■ Records supplied ■
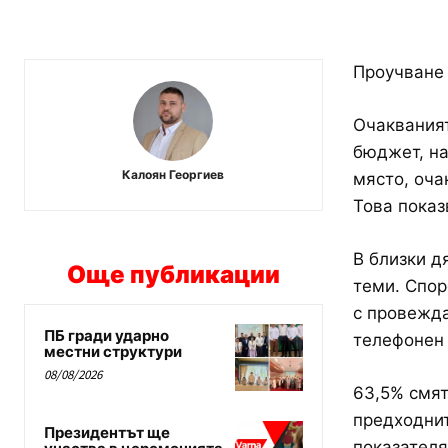
Проучване 
Очакваният
бюджет, на
Калоян Георгиев
място, оча
Това показ
В близки д
Още публикации
теми. Спор
с провежда
ПБ гради ударно
телефонен 
местни структури
08/08/2026
63,5% смят
предходнит
Президентът ще
показателя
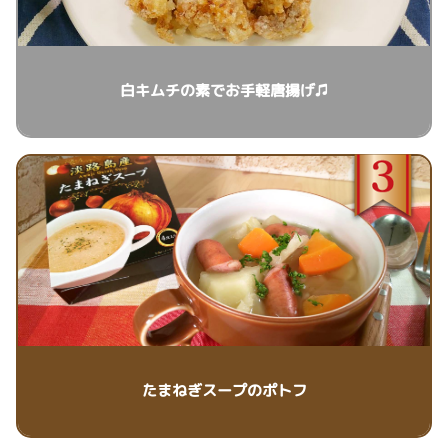
白キムチの素でお手軽唐揚げ♫
たまねぎスープのポトフ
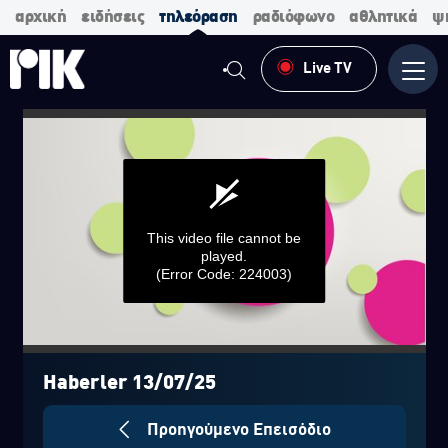
αρχική
ειδήσεις
τηλεόραση
ραδιόφωνο
αθλητικά
ψ
Live TV
Μενο
This video file cannot be
played.
(Error Code: 224003)
0
seconds
of
Haberler 13/07/25
0
seconds
Προηγούμενο Επεισόδιο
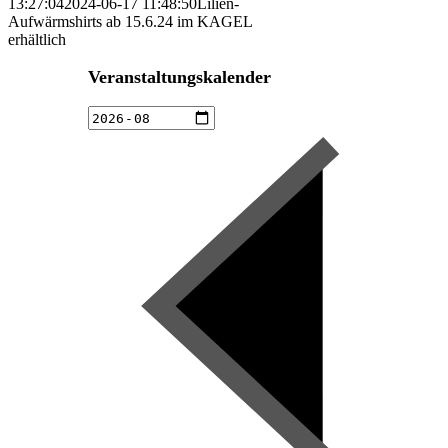
13:27:04
2024-06-17 11:48:50
Lilien-
Aufwärmshirts ab 15.6.24 im KAGEL
erhältlich
Veranstaltungskalender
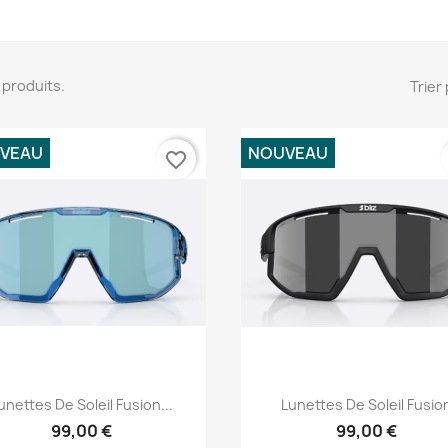
15 produits.
Trier 
VEAU
NOUVEAU
favorite_border
Aperçu rapide
Aperçu rapide


unettes De Soleil Fusion...
Lunettes De Soleil Fusio
99,00 €
99,00 €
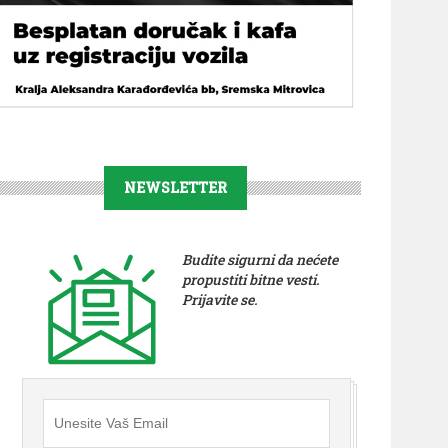
NEWSLETTER
Budite sigurni da nećete
propustiti bitne vesti.
Prijavite se.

■ Work request ■
Restate the records in full and word for word, but keep the pictures out.

■ Your response ■
Проучване 
Очакваният
бюджет, на
Калоян Георгиев
място, оча
Това показ
В близки д
Още публикации
теми. Спор
с провежда
ПБ гради ударно
телефонен 
местни структури
08/08/2026
63,5% смят
предходнит
Президентът ще
показателя
白キムチの素でお手軽唐揚げ♫
たまねぎスープのポトフ
αρχική
ειδήσεις
τηλεόραση
ραδιόφωνο
αθλητικά
ψ
Live TV
Μενο
This video file cannot be
played.
(Error Code: 224003)
0
seconds
of
Haberler 13/07/25
0
seconds
Προηγούμενο Επεισόδιο
13:27:04
2024-06-17 11:48:50
Lilien-
Aufwärmshirts ab 15.6.24 im KAGEL
erhältlich
Veranstaltungskalender
15 produits.
Trier 
VEAU
NOUVEAU
favorite_border
Aperçu rapide
Aperçu rapide


unettes De Soleil Fusion...
Lunettes De Soleil Fusio
99,00 €
99,00 €
NEWSLETTER
Budite sigurni da nećete
propustiti bitne vesti.
Prijavite se.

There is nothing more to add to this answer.